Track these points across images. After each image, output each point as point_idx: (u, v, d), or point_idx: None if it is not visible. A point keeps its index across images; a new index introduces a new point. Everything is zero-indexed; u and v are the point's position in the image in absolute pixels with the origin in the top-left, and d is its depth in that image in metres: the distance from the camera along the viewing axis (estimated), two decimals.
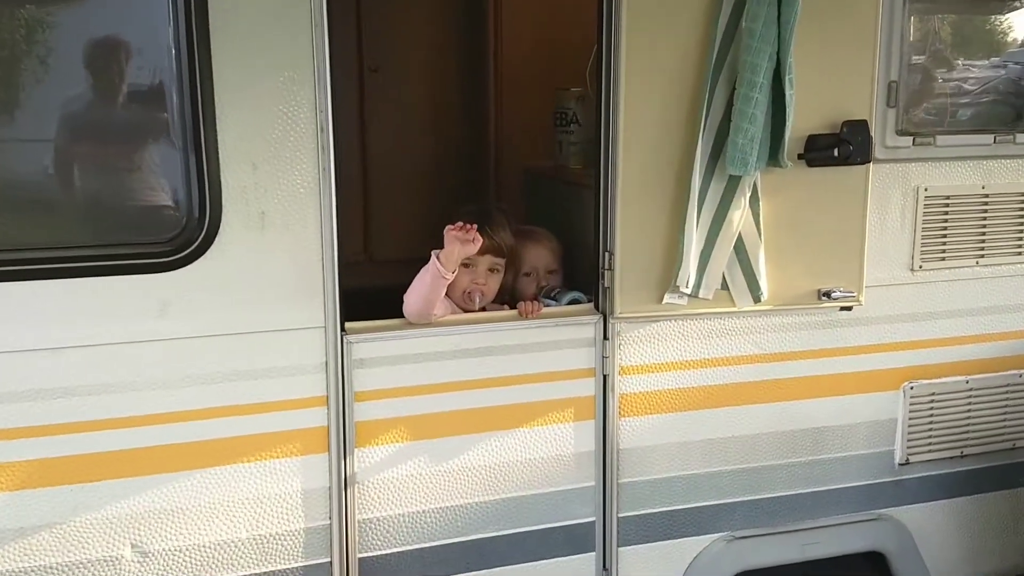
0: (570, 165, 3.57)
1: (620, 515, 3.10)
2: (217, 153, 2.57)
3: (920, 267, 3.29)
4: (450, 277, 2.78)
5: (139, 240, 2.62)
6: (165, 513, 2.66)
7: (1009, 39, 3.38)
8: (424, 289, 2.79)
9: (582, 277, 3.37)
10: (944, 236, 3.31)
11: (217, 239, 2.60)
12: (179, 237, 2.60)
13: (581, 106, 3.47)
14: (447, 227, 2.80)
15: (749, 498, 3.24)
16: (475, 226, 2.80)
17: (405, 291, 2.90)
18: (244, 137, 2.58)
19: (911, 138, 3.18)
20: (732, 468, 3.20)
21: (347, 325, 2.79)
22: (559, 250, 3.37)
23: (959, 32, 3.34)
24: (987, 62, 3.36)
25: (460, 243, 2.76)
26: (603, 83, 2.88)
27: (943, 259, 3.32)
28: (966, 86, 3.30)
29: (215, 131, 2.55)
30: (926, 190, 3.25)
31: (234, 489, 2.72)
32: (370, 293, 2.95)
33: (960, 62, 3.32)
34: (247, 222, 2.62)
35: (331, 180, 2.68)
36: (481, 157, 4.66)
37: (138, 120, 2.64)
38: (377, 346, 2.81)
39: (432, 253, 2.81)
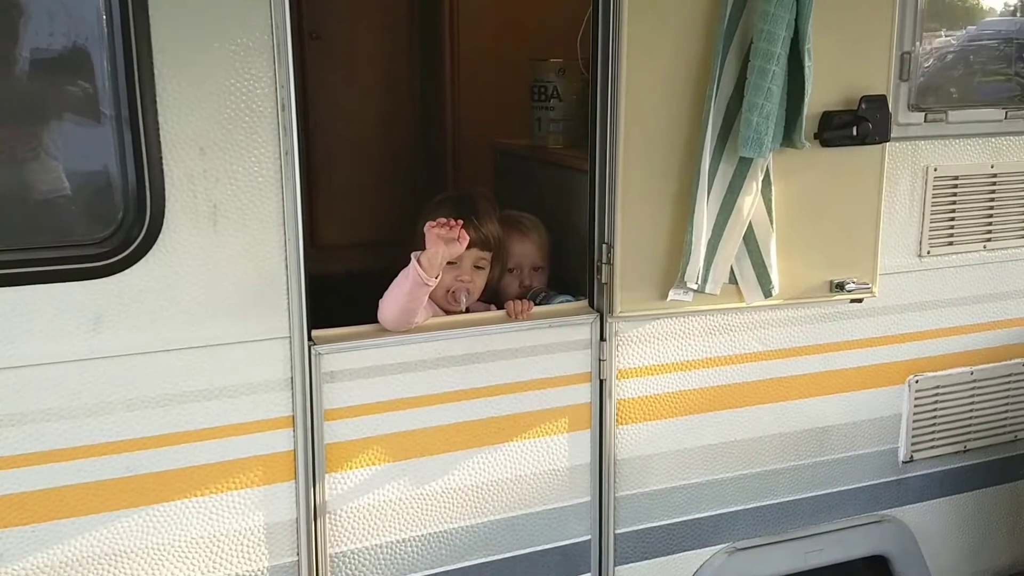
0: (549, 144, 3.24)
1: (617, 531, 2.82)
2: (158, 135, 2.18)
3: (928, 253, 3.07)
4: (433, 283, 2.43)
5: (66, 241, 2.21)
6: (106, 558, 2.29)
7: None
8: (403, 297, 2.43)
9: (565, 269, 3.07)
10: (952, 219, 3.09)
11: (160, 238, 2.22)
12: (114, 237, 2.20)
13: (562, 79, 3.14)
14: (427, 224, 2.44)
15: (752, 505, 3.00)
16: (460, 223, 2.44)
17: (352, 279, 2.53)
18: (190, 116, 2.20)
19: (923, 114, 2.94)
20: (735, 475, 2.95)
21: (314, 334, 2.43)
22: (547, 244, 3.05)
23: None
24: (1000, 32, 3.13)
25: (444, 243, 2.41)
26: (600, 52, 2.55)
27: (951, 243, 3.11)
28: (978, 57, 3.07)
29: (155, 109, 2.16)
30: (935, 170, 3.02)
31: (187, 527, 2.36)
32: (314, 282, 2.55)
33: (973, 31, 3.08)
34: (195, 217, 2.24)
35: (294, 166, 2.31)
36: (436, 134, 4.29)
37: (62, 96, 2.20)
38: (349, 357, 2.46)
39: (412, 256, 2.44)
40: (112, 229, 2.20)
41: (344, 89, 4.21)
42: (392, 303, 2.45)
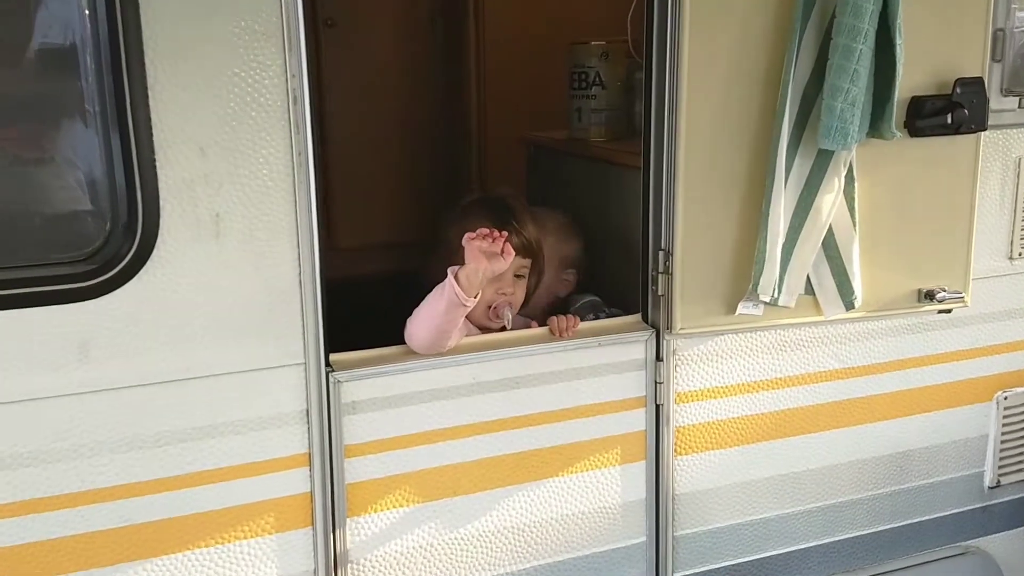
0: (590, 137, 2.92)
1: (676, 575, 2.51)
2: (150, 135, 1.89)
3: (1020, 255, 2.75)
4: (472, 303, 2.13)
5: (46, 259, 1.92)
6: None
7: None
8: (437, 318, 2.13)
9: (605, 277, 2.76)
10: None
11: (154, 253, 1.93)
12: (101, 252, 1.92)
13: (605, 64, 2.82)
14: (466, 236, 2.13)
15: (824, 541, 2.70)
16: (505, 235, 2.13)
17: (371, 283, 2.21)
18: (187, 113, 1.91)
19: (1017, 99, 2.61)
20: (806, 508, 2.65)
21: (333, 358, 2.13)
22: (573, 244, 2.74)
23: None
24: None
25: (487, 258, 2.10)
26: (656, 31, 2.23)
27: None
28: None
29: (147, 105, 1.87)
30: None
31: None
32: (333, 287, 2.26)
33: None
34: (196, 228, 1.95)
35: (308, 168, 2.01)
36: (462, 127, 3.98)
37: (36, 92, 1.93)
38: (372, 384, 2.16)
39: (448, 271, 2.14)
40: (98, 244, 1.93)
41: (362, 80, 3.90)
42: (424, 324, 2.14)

· · · ·

WORK ORDER
Could you transcribe the entries above word for word, from the line with "19: (911, 138, 3.18)" down to the line with "37: (138, 120, 2.64)", keeping both?

TASK SOLUTION
19: (911, 138, 3.18)
20: (732, 468, 3.20)
21: (347, 325, 2.79)
22: (559, 250, 3.37)
23: (959, 32, 3.34)
24: (987, 62, 3.36)
25: (460, 243, 2.76)
26: (603, 83, 2.88)
27: (943, 259, 3.32)
28: (966, 86, 3.30)
29: (215, 131, 2.55)
30: (926, 190, 3.25)
31: (234, 489, 2.72)
32: (370, 293, 2.95)
33: (960, 62, 3.32)
34: (247, 222, 2.62)
35: (331, 180, 2.68)
36: (481, 157, 4.66)
37: (138, 120, 2.64)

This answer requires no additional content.